* [Task goal]: When you write out the listing, keep every word as it stands and drop the pictures.

* [Entries shown]:
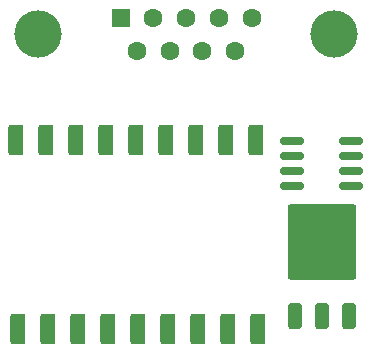
<source format=gbr>
%TF.GenerationSoftware,KiCad,Pcbnew,9.0.6*%
%TF.CreationDate,2025-11-21T12:23:08-05:00*%
%TF.ProjectId,ESP32C6-2,45535033-3243-4362-9d32-2e6b69636164,rev?*%
%TF.SameCoordinates,Original*%
%TF.FileFunction,Soldermask,Top*%
%TF.FilePolarity,Negative*%
%FSLAX46Y46*%
G04 Gerber Fmt 4.6, Leading zero omitted, Abs format (unit mm)*
G04 Created by KiCad (PCBNEW 9.0.6) date 2025-11-21 12:23:08*
%MOMM*%
%LPD*%
G01*
G04 APERTURE LIST*
G04 Aperture macros list*
%AMRoundRect*
0 Rectangle with rounded corners*
0 $1 Rounding radius*
0 $2 $3 $4 $5 $6 $7 $8 $9 X,Y pos of 4 corners*
0 Add a 4 corners polygon primitive as box body*
4,1,4,$2,$3,$4,$5,$6,$7,$8,$9,$2,$3,0*
0 Add four circle primitives for the rounded corners*
1,1,$1+$1,$2,$3*
1,1,$1+$1,$4,$5*
1,1,$1+$1,$6,$7*
1,1,$1+$1,$8,$9*
0 Add four rect primitives between the rounded corners*
20,1,$1+$1,$2,$3,$4,$5,0*
20,1,$1+$1,$4,$5,$6,$7,0*
20,1,$1+$1,$6,$7,$8,$9,0*
20,1,$1+$1,$8,$9,$2,$3,0*%
G04 Aperture macros list end*
%ADD10RoundRect,0.190500X0.444500X-1.079500X0.444500X1.079500X-0.444500X1.079500X-0.444500X-1.079500X0*%
%ADD11RoundRect,0.250000X0.350000X-0.850000X0.350000X0.850000X-0.350000X0.850000X-0.350000X-0.850000X0*%
%ADD12RoundRect,0.249997X2.650003X-2.950003X2.650003X2.950003X-2.650003X2.950003X-2.650003X-2.950003X0*%
%ADD13C,4.000000*%
%ADD14R,1.600000X1.600000*%
%ADD15C,1.600000*%
%ADD16RoundRect,0.150000X-0.825000X-0.150000X0.825000X-0.150000X0.825000X0.150000X-0.825000X0.150000X0*%
G04 APERTURE END LIST*
D10*
%TO.C,U1*%
X118960000Y-78500000D03*
X121500000Y-78500000D03*
X124040000Y-78500000D03*
X126580000Y-78500000D03*
X129120000Y-78500000D03*
X131660000Y-78500000D03*
X134200000Y-78500000D03*
X136740000Y-78500000D03*
X139280000Y-78500000D03*
X118780000Y-62500000D03*
X121320000Y-62500000D03*
X123860000Y-62500000D03*
X126400000Y-62500000D03*
X128940000Y-62500000D03*
X131480000Y-62500000D03*
X134020000Y-62500000D03*
X136560000Y-62500000D03*
X139100000Y-62500000D03*
%TD*%
D11*
%TO.C,U4*%
X142365700Y-77475000D03*
X144645700Y-77475000D03*
D12*
X144645700Y-71175000D03*
D11*
X146925700Y-77475000D03*
%TD*%
D13*
%TO.C,J1*%
X145655000Y-53580000D03*
X120655000Y-53580000D03*
D14*
X127615000Y-52160000D03*
D15*
X130385000Y-52160000D03*
X133155000Y-52160000D03*
X135925000Y-52160000D03*
X138695000Y-52160000D03*
X129000000Y-55000000D03*
X131770000Y-55000000D03*
X134540000Y-55000000D03*
X137310000Y-55000000D03*
%TD*%
D16*
%TO.C,U2*%
X142145700Y-62595000D03*
X142145700Y-63865000D03*
X142145700Y-65135000D03*
X142145700Y-66405000D03*
X147095700Y-66405000D03*
X147095700Y-65135000D03*
X147095700Y-63865000D03*
X147095700Y-62595000D03*
%TD*%
M02*

</source>
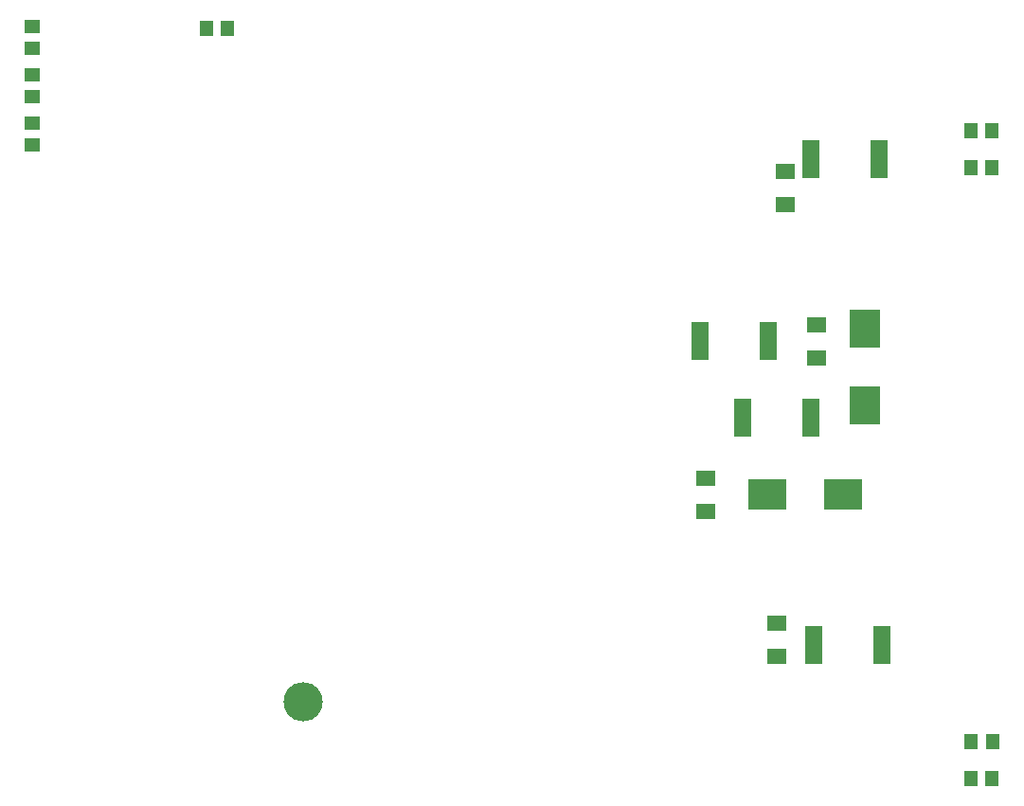
<source format=gbr>
G04 #@! TF.GenerationSoftware,KiCad,Pcbnew,(5.0.0-rc2-dev-586-g888c43477)*
G04 #@! TF.CreationDate,2018-06-03T12:19:04-03:00*
G04 #@! TF.ProjectId,Mcc18,4D636331382E6B696361645F70636200,rev?*
G04 #@! TF.SameCoordinates,Original*
G04 #@! TF.FileFunction,Paste,Top*
G04 #@! TF.FilePolarity,Positive*
%FSLAX46Y46*%
G04 Gerber Fmt 4.6, Leading zero omitted, Abs format (unit mm)*
G04 Created by KiCad (PCBNEW (5.0.0-rc2-dev-586-g888c43477)) date 06/03/18 12:19:04*
%MOMM*%
%LPD*%
G01*
G04 APERTURE LIST*
%ADD10R,1.295000X1.400000*%
%ADD11R,1.800000X1.395000*%
%ADD12O,3.500000X3.500000*%
%ADD13R,3.500000X2.700000*%
%ADD14R,2.700000X3.500000*%
%ADD15R,1.400000X1.295000*%
%ADD16R,1.495000X3.400000*%
G04 APERTURE END LIST*
D10*
X120093500Y-56388000D03*
X118158500Y-56388000D03*
X186484500Y-65532000D03*
X188419500Y-65532000D03*
D11*
X169164000Y-109480500D03*
X169164000Y-112515500D03*
X162814000Y-96526500D03*
X162814000Y-99561500D03*
X172720000Y-82810500D03*
X172720000Y-85845500D03*
X169926000Y-69094500D03*
X169926000Y-72129500D03*
D12*
X126850000Y-116586000D03*
D13*
X175104000Y-98044000D03*
X168304000Y-98044000D03*
D14*
X177038000Y-83214000D03*
X177038000Y-90014000D03*
D15*
X102616000Y-60500500D03*
X102616000Y-62435500D03*
D16*
X178531500Y-111506000D03*
X172496500Y-111506000D03*
X168371500Y-84328000D03*
X162336500Y-84328000D03*
X166146500Y-91186000D03*
X172181500Y-91186000D03*
X178277500Y-68072000D03*
X172242500Y-68072000D03*
D15*
X102616000Y-64818500D03*
X102616000Y-66753500D03*
X102616000Y-56182500D03*
X102616000Y-58117500D03*
D10*
X188419500Y-68834000D03*
X186484500Y-68834000D03*
X186484500Y-123444000D03*
X188419500Y-123444000D03*
X188468000Y-120142000D03*
X186533000Y-120142000D03*
M02*

</source>
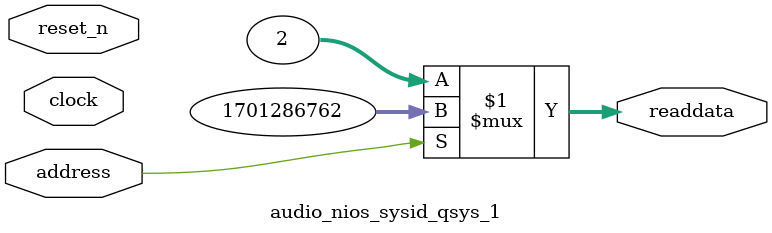
<source format=v>



// synthesis translate_off
`timescale 1ns / 1ps
// synthesis translate_on

// turn off superfluous verilog processor warnings 
// altera message_level Level1 
// altera message_off 10034 10035 10036 10037 10230 10240 10030 

module audio_nios_sysid_qsys_1 (
               // inputs:
                address,
                clock,
                reset_n,

               // outputs:
                readdata
             )
;

  output  [ 31: 0] readdata;
  input            address;
  input            clock;
  input            reset_n;

  wire    [ 31: 0] readdata;
  //control_slave, which is an e_avalon_slave
  assign readdata = address ? 1701286762 : 2;

endmodule



</source>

* [Result]:
<source format=gbr>
%TF.GenerationSoftware,KiCad,Pcbnew,9.0.6*%
%TF.CreationDate,2025-11-21T12:23:08-05:00*%
%TF.ProjectId,ESP32C6-2,45535033-3243-4362-9d32-2e6b69636164,rev?*%
%TF.SameCoordinates,Original*%
%TF.FileFunction,Soldermask,Top*%
%TF.FilePolarity,Negative*%
%FSLAX46Y46*%
G04 Gerber Fmt 4.6, Leading zero omitted, Abs format (unit mm)*
G04 Created by KiCad (PCBNEW 9.0.6) date 2025-11-21 12:23:08*
%MOMM*%
%LPD*%
G01*
G04 APERTURE LIST*
G04 Aperture macros list*
%AMRoundRect*
0 Rectangle with rounded corners*
0 $1 Rounding radius*
0 $2 $3 $4 $5 $6 $7 $8 $9 X,Y pos of 4 corners*
0 Add a 4 corners polygon primitive as box body*
4,1,4,$2,$3,$4,$5,$6,$7,$8,$9,$2,$3,0*
0 Add four circle primitives for the rounded corners*
1,1,$1+$1,$2,$3*
1,1,$1+$1,$4,$5*
1,1,$1+$1,$6,$7*
1,1,$1+$1,$8,$9*
0 Add four rect primitives between the rounded corners*
20,1,$1+$1,$2,$3,$4,$5,0*
20,1,$1+$1,$4,$5,$6,$7,0*
20,1,$1+$1,$6,$7,$8,$9,0*
20,1,$1+$1,$8,$9,$2,$3,0*%
G04 Aperture macros list end*
%ADD10RoundRect,0.190500X0.444500X-1.079500X0.444500X1.079500X-0.444500X1.079500X-0.444500X-1.079500X0*%
%ADD11RoundRect,0.250000X0.350000X-0.850000X0.350000X0.850000X-0.350000X0.850000X-0.350000X-0.850000X0*%
%ADD12RoundRect,0.249997X2.650003X-2.950003X2.650003X2.950003X-2.650003X2.950003X-2.650003X-2.950003X0*%
%ADD13C,4.000000*%
%ADD14R,1.600000X1.600000*%
%ADD15C,1.600000*%
%ADD16RoundRect,0.150000X-0.825000X-0.150000X0.825000X-0.150000X0.825000X0.150000X-0.825000X0.150000X0*%
G04 APERTURE END LIST*
D10*
%TO.C,U1*%
X118960000Y-78500000D03*
X121500000Y-78500000D03*
X124040000Y-78500000D03*
X126580000Y-78500000D03*
X129120000Y-78500000D03*
X131660000Y-78500000D03*
X134200000Y-78500000D03*
X136740000Y-78500000D03*
X139280000Y-78500000D03*
X118780000Y-62500000D03*
X121320000Y-62500000D03*
X123860000Y-62500000D03*
X126400000Y-62500000D03*
X128940000Y-62500000D03*
X131480000Y-62500000D03*
X134020000Y-62500000D03*
X136560000Y-62500000D03*
X139100000Y-62500000D03*
%TD*%
D11*
%TO.C,U4*%
X142365700Y-77475000D03*
X144645700Y-77475000D03*
D12*
X144645700Y-71175000D03*
D11*
X146925700Y-77475000D03*
%TD*%
D13*
%TO.C,J1*%
X145655000Y-53580000D03*
X120655000Y-53580000D03*
D14*
X127615000Y-52160000D03*
D15*
X130385000Y-52160000D03*
X133155000Y-52160000D03*
X135925000Y-52160000D03*
X138695000Y-52160000D03*
X129000000Y-55000000D03*
X131770000Y-55000000D03*
X134540000Y-55000000D03*
X137310000Y-55000000D03*
%TD*%
D16*
%TO.C,U2*%
X142145700Y-62595000D03*
X142145700Y-63865000D03*
X142145700Y-65135000D03*
X142145700Y-66405000D03*
X147095700Y-66405000D03*
X147095700Y-65135000D03*
X147095700Y-63865000D03*
X147095700Y-62595000D03*
%TD*%
M02*

</source>
<source format=gbr>
G04 #@! TF.GenerationSoftware,KiCad,Pcbnew,(5.0.0-rc2-dev-586-g888c43477)*
G04 #@! TF.CreationDate,2018-06-03T12:19:04-03:00*
G04 #@! TF.ProjectId,Mcc18,4D636331382E6B696361645F70636200,rev?*
G04 #@! TF.SameCoordinates,Original*
G04 #@! TF.FileFunction,Paste,Top*
G04 #@! TF.FilePolarity,Positive*
%FSLAX46Y46*%
G04 Gerber Fmt 4.6, Leading zero omitted, Abs format (unit mm)*
G04 Created by KiCad (PCBNEW (5.0.0-rc2-dev-586-g888c43477)) date 06/03/18 12:19:04*
%MOMM*%
%LPD*%
G01*
G04 APERTURE LIST*
%ADD10R,1.295000X1.400000*%
%ADD11R,1.800000X1.395000*%
%ADD12O,3.500000X3.500000*%
%ADD13R,3.500000X2.700000*%
%ADD14R,2.700000X3.500000*%
%ADD15R,1.400000X1.295000*%
%ADD16R,1.495000X3.400000*%
G04 APERTURE END LIST*
D10*
X120093500Y-56388000D03*
X118158500Y-56388000D03*
X186484500Y-65532000D03*
X188419500Y-65532000D03*
D11*
X169164000Y-109480500D03*
X169164000Y-112515500D03*
X162814000Y-96526500D03*
X162814000Y-99561500D03*
X172720000Y-82810500D03*
X172720000Y-85845500D03*
X169926000Y-69094500D03*
X169926000Y-72129500D03*
D12*
X126850000Y-116586000D03*
D13*
X175104000Y-98044000D03*
X168304000Y-98044000D03*
D14*
X177038000Y-83214000D03*
X177038000Y-90014000D03*
D15*
X102616000Y-60500500D03*
X102616000Y-62435500D03*
D16*
X178531500Y-111506000D03*
X172496500Y-111506000D03*
X168371500Y-84328000D03*
X162336500Y-84328000D03*
X166146500Y-91186000D03*
X172181500Y-91186000D03*
X178277500Y-68072000D03*
X172242500Y-68072000D03*
D15*
X102616000Y-64818500D03*
X102616000Y-66753500D03*
X102616000Y-56182500D03*
X102616000Y-58117500D03*
D10*
X188419500Y-68834000D03*
X186484500Y-68834000D03*
X186484500Y-123444000D03*
X188419500Y-123444000D03*
X188468000Y-120142000D03*
X186533000Y-120142000D03*
M02*

</source>
<source format=v>



// synthesis translate_off
`timescale 1ns / 1ps
// synthesis translate_on

// turn off superfluous verilog processor warnings 
// altera message_level Level1 
// altera message_off 10034 10035 10036 10037 10230 10240 10030 

module audio_nios_sysid_qsys_1 (
               // inputs:
                address,
                clock,
                reset_n,

               // outputs:
                readdata
             )
;

  output  [ 31: 0] readdata;
  input            address;
  input            clock;
  input            reset_n;

  wire    [ 31: 0] readdata;
  //control_slave, which is an e_avalon_slave
  assign readdata = address ? 1701286762 : 2;

endmodule



</source>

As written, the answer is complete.